_ARTICLE:_
--

The cinema aspect is very nice, and not distracting, but I personally found I preferred to just use the color schemes in the app—you can create your own, too. The lights can still be sound reactive, so if you just play music, they’ll react subtly to the beat.
Nanoleaf shape kits
Nanoleaf sells kits of flat wall tile shapes ($79.99-$149.99) – triangles, octagons, lines and more—that will stick to your ceiling or walls. No matter where they are in the room or even in the house, they can replicate the 4D screen mirroring effect that the screen mirror kit above has—you tell the app where in the room the additional panels are, and it continues the spectrum to those panels. You can mix and match the shapes, and add in whatever Nanoleaf products you want.
The panels are hard plastic, and come in black, white or a wood panel, all with a matte finish that doesn’t look cheap on the walls. They’re so shallow that they barely pop off the wall, and attach with surprisingly tough adhesive. Kits come with multiple tiles, and you can choose how to arrange them, creating all kinds of sculptural effects. The shapes themselves are also touch reactive, so you can use them to control the lights. Set up the lights into groups or rooms, and you can have each group acting independently, or all together.

--

_RAW DATA:_
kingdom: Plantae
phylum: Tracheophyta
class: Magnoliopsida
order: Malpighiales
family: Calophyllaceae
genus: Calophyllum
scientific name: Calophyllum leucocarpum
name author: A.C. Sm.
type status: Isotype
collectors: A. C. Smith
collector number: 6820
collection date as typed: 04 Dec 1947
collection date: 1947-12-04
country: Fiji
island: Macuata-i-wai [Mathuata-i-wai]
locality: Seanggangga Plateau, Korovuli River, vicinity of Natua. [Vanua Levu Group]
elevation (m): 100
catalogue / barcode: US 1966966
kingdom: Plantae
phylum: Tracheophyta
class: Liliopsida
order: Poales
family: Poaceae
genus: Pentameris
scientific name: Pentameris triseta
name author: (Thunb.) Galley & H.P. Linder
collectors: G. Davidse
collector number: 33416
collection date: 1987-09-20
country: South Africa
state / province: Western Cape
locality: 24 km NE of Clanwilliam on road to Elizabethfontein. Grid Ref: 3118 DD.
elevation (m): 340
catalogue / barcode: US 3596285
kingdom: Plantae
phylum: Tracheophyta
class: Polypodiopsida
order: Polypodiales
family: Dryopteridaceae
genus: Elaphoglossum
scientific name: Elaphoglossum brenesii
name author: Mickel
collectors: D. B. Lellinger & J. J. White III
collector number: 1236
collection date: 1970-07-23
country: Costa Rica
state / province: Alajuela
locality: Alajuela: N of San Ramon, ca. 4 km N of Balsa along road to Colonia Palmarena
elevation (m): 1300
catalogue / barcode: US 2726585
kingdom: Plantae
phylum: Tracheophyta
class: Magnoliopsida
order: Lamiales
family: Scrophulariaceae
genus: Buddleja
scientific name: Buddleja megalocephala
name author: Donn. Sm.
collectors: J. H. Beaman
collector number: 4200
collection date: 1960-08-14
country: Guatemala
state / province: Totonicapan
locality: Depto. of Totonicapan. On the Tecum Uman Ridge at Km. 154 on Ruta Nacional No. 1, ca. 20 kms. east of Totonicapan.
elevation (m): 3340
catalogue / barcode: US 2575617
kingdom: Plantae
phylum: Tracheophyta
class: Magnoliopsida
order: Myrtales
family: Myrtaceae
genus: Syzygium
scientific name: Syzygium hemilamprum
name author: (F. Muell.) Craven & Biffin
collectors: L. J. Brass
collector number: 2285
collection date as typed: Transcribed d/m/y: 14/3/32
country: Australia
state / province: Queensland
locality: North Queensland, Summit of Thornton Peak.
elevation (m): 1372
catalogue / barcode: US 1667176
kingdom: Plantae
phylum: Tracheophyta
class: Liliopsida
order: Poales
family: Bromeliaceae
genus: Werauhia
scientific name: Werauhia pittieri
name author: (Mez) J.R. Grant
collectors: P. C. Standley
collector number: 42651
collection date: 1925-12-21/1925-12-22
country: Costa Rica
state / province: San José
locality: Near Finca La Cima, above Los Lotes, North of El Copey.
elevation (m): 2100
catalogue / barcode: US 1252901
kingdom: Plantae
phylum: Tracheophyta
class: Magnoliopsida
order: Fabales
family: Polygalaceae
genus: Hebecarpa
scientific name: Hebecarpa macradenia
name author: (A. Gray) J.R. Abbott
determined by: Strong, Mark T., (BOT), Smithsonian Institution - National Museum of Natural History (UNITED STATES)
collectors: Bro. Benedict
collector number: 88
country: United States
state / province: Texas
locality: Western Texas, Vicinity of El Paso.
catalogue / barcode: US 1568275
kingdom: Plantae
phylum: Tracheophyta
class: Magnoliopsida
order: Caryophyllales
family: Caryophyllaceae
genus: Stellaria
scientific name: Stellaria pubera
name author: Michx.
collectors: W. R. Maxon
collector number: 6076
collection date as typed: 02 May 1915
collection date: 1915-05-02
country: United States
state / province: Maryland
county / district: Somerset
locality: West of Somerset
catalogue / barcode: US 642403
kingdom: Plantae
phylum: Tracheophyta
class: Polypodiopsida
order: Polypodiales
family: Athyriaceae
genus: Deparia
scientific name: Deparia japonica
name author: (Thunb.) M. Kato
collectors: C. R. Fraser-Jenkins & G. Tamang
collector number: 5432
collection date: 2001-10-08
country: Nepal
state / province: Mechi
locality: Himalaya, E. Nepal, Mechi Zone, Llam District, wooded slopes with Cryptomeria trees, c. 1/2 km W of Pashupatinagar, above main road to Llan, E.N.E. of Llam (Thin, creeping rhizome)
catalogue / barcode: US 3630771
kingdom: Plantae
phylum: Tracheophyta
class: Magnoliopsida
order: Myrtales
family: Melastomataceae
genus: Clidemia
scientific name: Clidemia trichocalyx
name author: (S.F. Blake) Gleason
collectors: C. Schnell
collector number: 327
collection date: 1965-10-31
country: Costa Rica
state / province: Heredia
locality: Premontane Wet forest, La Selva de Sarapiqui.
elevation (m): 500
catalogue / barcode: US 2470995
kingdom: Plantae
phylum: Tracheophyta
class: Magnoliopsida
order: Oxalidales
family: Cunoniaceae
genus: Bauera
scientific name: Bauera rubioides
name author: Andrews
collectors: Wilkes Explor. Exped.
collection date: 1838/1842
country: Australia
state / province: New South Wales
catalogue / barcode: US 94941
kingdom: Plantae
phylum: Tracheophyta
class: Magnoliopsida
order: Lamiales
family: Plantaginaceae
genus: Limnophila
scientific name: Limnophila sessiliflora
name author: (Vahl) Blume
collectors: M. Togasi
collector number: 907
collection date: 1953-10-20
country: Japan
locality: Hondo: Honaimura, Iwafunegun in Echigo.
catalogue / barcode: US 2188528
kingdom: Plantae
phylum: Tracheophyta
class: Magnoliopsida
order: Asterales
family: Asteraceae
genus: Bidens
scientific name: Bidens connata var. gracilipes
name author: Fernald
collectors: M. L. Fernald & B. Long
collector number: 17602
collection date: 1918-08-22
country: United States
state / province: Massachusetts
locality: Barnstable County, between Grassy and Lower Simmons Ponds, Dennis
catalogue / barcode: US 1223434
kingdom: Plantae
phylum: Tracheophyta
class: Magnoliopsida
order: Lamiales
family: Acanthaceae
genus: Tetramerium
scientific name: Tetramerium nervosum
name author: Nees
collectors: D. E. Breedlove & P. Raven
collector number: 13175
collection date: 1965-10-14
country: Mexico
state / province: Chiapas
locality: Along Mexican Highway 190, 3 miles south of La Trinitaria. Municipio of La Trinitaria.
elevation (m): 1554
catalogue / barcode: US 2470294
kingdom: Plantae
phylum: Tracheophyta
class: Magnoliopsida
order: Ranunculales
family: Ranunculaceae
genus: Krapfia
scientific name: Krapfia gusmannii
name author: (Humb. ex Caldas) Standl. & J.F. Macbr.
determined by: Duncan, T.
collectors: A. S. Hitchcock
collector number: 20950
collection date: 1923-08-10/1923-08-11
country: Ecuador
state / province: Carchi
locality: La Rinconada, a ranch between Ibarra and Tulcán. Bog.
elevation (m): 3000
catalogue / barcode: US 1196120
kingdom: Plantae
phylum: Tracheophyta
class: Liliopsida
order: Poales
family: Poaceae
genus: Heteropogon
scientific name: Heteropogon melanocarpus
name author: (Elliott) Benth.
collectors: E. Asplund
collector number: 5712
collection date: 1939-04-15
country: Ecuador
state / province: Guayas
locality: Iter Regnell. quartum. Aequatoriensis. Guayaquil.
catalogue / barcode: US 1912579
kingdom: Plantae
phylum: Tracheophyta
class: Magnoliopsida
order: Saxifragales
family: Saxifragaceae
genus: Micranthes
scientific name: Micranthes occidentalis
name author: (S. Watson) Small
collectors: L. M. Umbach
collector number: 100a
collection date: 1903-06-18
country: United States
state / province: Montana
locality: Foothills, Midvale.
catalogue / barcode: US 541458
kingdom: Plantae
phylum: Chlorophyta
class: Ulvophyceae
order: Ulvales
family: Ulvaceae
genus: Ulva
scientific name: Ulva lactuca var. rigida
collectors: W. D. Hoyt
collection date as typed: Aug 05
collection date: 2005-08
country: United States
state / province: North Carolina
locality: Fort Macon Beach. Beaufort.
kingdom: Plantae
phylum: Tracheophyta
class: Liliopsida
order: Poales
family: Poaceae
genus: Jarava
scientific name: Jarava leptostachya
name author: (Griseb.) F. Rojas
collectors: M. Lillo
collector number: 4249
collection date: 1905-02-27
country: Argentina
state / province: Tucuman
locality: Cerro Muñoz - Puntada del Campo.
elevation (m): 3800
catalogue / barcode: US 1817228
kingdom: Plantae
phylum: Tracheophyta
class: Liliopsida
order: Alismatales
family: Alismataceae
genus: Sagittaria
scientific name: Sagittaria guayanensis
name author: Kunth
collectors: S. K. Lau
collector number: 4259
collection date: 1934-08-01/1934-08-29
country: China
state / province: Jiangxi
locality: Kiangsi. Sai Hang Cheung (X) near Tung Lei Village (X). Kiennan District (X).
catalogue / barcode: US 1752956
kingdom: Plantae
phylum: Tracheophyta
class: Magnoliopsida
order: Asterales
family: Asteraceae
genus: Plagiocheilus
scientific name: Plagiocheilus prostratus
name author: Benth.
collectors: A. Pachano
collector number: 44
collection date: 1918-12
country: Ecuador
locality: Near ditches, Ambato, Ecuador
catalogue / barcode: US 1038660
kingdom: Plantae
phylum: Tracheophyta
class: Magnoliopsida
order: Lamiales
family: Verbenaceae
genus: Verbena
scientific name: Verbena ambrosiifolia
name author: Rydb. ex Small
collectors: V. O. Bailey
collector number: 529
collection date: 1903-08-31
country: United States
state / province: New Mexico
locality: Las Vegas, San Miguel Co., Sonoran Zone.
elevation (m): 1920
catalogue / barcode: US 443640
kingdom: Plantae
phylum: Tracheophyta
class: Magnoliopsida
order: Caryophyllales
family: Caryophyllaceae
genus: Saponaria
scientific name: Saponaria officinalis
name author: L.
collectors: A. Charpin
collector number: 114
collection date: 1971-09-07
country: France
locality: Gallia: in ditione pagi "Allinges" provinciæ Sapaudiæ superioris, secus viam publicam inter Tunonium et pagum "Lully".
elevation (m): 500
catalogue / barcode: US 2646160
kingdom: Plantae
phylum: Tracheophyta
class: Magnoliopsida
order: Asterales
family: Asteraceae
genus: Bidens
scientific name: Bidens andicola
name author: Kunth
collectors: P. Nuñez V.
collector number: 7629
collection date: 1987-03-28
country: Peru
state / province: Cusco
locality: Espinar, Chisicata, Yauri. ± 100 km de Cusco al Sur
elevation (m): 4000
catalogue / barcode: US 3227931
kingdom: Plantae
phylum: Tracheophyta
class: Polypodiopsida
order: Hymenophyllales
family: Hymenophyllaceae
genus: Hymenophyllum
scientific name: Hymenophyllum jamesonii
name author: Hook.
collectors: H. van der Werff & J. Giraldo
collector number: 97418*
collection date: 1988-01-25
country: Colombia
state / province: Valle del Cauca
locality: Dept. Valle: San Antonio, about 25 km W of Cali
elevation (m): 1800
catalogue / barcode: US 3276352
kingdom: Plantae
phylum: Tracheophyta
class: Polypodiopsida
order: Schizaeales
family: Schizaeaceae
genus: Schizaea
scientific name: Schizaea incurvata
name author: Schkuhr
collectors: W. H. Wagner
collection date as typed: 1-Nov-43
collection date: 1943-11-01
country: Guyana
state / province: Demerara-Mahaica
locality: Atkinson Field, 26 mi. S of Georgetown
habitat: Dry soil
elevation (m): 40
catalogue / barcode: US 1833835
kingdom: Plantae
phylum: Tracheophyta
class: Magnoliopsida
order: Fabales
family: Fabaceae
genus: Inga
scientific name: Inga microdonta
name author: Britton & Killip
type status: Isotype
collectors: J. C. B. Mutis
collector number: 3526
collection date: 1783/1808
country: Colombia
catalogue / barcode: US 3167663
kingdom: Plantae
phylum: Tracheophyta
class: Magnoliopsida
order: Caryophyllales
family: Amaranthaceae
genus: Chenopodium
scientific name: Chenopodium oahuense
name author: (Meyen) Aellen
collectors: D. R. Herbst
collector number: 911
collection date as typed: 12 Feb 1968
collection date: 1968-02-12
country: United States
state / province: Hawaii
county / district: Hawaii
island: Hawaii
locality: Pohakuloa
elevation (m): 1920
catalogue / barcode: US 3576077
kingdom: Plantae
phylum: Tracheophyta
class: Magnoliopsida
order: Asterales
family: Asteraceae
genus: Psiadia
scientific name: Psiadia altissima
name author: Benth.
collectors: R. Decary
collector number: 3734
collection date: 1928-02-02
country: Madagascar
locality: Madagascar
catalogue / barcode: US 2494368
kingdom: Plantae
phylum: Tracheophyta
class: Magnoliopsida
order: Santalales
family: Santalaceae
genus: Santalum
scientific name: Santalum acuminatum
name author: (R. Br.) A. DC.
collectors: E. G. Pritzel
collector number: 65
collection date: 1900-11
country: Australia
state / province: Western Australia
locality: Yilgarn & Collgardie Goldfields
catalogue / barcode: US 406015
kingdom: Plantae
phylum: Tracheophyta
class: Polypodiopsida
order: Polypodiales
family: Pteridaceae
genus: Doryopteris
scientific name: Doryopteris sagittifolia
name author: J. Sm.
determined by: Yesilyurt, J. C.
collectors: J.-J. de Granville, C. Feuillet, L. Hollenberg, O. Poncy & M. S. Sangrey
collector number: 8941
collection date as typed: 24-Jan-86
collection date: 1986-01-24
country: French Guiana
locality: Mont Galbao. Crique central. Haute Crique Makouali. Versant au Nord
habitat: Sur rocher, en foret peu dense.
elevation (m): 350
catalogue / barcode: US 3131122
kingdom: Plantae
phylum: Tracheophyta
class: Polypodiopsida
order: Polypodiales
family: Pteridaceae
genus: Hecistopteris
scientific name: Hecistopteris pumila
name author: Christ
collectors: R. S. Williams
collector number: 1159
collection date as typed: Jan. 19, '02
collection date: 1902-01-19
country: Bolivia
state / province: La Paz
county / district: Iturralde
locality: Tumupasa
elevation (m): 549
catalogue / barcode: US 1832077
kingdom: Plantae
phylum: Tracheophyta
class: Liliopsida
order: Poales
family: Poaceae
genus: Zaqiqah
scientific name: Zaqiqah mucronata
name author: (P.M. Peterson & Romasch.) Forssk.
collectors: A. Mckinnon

--

Continue the review of Nanoleaf lighting from the last sentence shown.

Access from your desktop or mobile
Nanoleaf operates on Matter, Threads, bluetooth and wifi; anytime you want to add a device, it just requires scanning the QR code on the device itself into the app. I had no problems pairing the devices initially. For the most part, they stay paired, although I have had them show as disconnected a few times, even though they were still functioning. The app had a bit of a learning curve—settings for each device were hidden in two possible subpanels—but truth be told, once the lights were set up, I almost never had to go back in to change the settings. There is a calibration tool for the screen mirror, and then you can group your lights together or affect them as groups or individually.
Additionally, Nanoleaf has figured out something many smart tech companies haven’t—mobile apps are nice, but desktop apps are a great bonus. I loved being able to change lights from my desktop as I operated Sonos or Hulu.
Bottom line: these smart lights are for everyone
I am not a gamer, and never once thought neon was a reasonable piece of home decor, so if I was explaining Nanoleaf to myself, I’d probably think them garish and not my thing. If I hadn’t been sent these units to test, I’d have never bought them for myself. But having had them a month, I’d have to be dead for these lights to be uninstalled. They make you giddy and lighthearted. When I turn them on, I feel measurably calmer. Occasionally, once I’m in bed and all the lights are off, I’ll turn the Nanoleafs back on, to get an Aurora Borealis effect in my room. It’s remarkably peaceful.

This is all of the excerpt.